Market demand is perioperative and is driven by surgical volume and anesthesia workflow fit.
Price and share dynamics are shaped more by hospital contracting and generic competition than by patent-protected brand differentiation.
A numeric, date-specific market forecast for Ultiva through 2035 cannot be produced accurately without a cited brand or category dataset that meets the constraints.

FAQs

1) Is Ultiva approved for use in general anesthesia?
Yes. Ultiva is used to provide analgesia as part of anesthesia for surgery, typically as an IV remifentanil component in combination regimens.

2) What makes remifentanil different from longer-acting opioids?
It has ultra–short pharmacologic action that supports rapid titration and quick recovery when infusion is stopped, matching perioperative workflow needs.

3) Do clinical trials for Ultiva focus on new drug effects?
Most remifentanil trials focus on protocols, dose/infusion management, and perioperative outcome measures rather than new mechanisms.

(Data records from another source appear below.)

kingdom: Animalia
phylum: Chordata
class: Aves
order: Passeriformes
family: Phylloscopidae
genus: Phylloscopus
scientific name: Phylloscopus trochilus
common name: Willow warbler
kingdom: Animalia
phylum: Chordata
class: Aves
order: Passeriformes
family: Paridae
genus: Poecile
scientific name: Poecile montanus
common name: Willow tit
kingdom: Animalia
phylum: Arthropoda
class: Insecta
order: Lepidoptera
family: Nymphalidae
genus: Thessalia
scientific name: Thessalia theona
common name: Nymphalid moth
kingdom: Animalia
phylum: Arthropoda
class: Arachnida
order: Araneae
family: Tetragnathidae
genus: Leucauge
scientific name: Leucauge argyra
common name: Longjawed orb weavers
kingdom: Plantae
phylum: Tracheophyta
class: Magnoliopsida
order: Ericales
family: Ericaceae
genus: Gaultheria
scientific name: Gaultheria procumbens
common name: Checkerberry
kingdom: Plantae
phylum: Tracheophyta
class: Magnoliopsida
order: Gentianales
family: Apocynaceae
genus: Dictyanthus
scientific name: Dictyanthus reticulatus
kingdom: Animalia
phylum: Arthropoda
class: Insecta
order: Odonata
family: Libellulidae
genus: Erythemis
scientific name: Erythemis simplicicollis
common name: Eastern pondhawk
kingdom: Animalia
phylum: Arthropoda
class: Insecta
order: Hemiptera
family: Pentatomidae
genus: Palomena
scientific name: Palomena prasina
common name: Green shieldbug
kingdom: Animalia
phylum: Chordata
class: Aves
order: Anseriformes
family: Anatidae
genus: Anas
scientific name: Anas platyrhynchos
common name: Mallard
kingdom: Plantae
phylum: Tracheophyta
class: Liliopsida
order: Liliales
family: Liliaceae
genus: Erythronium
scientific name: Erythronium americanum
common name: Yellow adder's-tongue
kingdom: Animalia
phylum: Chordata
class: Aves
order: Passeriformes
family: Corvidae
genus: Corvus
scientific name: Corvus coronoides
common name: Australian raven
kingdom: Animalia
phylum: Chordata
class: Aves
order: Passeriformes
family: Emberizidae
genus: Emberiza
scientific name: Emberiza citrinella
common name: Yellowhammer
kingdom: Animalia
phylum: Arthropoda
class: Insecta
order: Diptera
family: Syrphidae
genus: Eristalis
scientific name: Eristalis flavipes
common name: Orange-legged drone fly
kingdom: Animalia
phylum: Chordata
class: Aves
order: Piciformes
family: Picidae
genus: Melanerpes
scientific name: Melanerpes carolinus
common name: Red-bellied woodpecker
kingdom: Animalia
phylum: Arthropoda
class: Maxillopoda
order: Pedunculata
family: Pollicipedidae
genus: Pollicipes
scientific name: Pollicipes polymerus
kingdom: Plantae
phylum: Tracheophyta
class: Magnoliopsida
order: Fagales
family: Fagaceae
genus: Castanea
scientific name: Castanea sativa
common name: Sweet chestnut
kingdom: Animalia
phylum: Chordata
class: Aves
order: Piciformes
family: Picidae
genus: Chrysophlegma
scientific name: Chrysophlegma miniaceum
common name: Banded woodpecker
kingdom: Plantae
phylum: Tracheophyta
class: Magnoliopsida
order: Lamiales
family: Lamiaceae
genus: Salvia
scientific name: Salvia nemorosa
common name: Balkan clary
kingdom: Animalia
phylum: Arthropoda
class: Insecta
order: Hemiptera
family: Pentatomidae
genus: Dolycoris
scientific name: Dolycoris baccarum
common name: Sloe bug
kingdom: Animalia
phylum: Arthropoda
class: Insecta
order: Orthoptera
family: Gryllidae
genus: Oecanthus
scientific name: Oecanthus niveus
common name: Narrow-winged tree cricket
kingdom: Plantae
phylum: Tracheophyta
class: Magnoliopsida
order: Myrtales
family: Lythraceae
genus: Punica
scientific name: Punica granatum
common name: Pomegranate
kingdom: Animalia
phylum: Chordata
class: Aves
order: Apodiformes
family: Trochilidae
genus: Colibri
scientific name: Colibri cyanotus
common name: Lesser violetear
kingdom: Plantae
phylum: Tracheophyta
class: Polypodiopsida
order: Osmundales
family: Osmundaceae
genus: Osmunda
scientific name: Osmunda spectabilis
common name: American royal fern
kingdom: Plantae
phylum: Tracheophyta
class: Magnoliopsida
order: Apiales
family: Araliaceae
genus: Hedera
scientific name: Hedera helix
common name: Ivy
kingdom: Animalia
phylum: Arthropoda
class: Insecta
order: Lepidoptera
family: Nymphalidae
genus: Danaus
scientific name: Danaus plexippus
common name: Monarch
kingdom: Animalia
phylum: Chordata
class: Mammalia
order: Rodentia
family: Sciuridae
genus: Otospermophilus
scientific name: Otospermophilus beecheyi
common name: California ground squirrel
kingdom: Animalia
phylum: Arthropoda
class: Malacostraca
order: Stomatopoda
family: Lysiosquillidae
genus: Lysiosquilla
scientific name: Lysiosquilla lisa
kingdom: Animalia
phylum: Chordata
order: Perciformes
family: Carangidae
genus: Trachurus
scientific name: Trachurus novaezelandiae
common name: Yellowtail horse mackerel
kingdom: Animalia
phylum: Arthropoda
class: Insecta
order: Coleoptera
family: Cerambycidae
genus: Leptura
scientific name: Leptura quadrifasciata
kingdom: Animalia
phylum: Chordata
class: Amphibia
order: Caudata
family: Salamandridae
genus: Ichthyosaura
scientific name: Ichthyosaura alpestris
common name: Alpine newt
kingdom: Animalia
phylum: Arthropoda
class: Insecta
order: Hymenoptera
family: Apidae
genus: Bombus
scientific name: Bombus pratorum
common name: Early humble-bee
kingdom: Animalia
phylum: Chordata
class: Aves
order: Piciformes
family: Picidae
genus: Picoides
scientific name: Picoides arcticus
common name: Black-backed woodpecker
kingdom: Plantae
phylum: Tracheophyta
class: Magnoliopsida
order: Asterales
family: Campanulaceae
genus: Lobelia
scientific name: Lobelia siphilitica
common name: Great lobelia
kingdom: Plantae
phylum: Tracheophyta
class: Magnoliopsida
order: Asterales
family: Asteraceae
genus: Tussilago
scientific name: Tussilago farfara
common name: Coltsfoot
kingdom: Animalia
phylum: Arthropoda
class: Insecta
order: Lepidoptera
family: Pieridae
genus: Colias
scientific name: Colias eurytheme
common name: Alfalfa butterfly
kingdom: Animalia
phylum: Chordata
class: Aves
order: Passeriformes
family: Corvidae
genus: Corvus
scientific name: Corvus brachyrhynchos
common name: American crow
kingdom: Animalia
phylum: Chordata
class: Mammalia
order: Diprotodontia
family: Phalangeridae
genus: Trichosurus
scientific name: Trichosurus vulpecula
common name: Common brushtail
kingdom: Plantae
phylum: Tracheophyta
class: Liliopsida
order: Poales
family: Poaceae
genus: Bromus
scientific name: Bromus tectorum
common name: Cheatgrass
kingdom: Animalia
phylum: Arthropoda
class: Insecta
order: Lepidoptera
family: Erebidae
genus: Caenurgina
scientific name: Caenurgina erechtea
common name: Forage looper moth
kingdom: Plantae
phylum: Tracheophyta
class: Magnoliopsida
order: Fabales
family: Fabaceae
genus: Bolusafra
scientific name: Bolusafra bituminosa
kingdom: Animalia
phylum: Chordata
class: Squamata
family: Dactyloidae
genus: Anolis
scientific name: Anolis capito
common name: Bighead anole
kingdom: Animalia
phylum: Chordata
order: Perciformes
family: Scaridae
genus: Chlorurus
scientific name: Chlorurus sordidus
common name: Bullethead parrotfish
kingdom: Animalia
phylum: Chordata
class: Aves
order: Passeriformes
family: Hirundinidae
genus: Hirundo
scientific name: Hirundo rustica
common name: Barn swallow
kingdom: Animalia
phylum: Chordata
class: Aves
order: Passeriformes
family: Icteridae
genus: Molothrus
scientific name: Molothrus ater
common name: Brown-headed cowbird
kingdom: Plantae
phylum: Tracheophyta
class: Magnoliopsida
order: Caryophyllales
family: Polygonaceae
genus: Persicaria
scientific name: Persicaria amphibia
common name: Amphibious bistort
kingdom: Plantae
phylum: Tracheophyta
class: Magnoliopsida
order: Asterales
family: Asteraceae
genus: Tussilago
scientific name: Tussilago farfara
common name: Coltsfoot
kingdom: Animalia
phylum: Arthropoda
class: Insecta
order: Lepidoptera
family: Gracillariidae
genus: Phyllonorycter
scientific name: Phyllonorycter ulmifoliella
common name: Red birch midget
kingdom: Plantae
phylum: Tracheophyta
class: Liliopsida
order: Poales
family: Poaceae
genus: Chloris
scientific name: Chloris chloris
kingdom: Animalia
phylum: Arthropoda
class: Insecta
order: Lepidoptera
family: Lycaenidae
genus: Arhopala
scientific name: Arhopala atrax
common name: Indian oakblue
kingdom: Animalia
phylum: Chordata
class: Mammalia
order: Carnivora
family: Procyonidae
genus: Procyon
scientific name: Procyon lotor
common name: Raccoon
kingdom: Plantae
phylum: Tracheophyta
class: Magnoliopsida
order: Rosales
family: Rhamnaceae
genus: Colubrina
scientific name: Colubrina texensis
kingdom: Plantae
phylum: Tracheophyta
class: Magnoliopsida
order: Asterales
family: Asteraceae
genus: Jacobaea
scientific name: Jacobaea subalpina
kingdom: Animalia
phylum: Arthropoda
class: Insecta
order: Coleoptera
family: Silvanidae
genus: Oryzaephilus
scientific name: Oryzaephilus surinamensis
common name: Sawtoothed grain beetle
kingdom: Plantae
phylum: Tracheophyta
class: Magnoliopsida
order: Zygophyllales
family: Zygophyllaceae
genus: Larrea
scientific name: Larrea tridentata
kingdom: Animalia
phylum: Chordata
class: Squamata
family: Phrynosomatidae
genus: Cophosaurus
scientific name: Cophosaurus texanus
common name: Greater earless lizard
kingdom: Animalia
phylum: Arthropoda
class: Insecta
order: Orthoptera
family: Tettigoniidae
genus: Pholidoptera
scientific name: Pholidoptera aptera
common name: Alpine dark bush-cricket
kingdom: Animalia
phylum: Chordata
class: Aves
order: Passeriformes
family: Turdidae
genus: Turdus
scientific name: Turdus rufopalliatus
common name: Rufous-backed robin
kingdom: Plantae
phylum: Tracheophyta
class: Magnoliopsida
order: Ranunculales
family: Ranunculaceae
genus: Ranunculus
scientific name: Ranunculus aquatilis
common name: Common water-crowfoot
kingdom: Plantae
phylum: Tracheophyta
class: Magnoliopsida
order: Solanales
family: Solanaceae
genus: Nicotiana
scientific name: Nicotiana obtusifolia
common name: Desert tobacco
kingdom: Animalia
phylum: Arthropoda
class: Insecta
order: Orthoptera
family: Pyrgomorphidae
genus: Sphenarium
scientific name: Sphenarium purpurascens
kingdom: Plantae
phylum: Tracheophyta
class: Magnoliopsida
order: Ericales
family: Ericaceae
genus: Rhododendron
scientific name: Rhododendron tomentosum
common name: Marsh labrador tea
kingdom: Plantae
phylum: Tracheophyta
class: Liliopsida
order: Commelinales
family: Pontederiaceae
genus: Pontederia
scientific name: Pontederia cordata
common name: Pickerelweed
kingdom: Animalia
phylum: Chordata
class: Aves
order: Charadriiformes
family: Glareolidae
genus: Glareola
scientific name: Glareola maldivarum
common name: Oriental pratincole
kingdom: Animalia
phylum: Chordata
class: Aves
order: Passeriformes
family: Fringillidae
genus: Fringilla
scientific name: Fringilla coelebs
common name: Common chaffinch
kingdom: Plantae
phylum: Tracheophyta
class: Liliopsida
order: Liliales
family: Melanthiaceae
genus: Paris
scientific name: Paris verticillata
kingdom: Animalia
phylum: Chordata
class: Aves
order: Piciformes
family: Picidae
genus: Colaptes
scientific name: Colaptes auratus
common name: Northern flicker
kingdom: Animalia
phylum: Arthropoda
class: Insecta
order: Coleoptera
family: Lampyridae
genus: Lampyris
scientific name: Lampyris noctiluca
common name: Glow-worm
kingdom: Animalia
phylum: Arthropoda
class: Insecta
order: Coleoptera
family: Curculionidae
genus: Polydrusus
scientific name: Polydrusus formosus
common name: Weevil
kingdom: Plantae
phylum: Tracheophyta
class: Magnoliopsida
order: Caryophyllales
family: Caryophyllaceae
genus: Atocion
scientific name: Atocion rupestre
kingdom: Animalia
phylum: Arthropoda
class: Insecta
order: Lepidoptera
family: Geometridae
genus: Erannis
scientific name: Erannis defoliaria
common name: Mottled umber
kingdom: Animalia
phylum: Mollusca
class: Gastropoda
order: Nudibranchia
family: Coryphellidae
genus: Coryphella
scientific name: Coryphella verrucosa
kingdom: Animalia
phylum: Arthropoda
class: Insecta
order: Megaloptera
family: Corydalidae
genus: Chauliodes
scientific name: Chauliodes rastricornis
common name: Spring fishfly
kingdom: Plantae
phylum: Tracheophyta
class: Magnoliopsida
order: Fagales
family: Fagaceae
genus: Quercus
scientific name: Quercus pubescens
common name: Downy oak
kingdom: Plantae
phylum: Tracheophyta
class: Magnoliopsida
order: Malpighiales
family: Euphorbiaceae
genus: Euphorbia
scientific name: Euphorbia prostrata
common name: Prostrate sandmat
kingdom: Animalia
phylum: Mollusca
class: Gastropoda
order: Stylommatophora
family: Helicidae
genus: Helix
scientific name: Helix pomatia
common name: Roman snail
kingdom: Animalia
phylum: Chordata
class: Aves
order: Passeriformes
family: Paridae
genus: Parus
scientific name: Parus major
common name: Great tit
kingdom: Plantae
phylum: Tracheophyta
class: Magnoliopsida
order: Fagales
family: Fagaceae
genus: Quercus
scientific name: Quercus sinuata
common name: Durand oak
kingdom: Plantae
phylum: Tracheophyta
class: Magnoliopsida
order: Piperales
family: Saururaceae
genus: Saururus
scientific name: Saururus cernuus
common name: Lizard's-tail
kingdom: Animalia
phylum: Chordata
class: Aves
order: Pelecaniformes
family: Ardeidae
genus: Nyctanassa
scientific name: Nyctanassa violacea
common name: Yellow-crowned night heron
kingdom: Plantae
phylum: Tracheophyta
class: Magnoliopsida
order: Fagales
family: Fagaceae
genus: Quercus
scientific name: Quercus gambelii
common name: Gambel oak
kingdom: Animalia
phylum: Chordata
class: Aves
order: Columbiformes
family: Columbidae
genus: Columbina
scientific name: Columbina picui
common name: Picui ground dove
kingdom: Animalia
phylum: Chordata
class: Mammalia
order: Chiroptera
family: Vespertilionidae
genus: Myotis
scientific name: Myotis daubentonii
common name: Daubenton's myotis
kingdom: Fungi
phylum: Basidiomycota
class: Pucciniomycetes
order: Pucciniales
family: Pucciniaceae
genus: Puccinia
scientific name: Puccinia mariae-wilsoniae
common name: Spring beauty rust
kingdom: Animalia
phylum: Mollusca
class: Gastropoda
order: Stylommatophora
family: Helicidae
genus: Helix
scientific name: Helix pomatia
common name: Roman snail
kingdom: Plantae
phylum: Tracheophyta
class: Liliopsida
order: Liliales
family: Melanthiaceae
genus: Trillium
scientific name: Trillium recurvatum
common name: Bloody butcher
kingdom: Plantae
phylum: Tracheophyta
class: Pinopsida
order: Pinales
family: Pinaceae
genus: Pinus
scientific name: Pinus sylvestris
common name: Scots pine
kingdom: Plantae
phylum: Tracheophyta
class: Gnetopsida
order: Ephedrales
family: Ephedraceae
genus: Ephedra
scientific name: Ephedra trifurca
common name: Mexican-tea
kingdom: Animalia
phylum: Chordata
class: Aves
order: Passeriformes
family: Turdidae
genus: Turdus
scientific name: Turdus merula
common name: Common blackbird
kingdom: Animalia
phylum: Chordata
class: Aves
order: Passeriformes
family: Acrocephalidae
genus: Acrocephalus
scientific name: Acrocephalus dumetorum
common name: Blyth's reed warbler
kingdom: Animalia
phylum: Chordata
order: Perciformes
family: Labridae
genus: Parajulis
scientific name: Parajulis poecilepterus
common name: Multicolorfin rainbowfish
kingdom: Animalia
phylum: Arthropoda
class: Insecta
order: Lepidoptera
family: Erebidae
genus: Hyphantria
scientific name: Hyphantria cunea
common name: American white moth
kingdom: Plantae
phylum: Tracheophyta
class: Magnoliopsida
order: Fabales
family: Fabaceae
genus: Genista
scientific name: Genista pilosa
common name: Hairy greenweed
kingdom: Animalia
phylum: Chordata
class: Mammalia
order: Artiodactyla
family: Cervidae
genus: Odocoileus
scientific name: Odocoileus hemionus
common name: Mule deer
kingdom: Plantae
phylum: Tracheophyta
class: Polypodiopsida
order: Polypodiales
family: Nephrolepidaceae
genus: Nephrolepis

4) What drives Ultiva demand commercially?
Operating room and perioperative case volume, plus hospital formulary decisions and contracting cycles.

5) Can Ultiva outgrow remifentanil generics?
Growth is typically constrained by generic substitution and procurement pricing. Durable performance depends on formulary positioning, supply reliability, and contract terms.

References

[1] Not provided (no cited sources included due to inability to compile a complete, accurate Ultiva-specific clinical and market dataset under the constraints).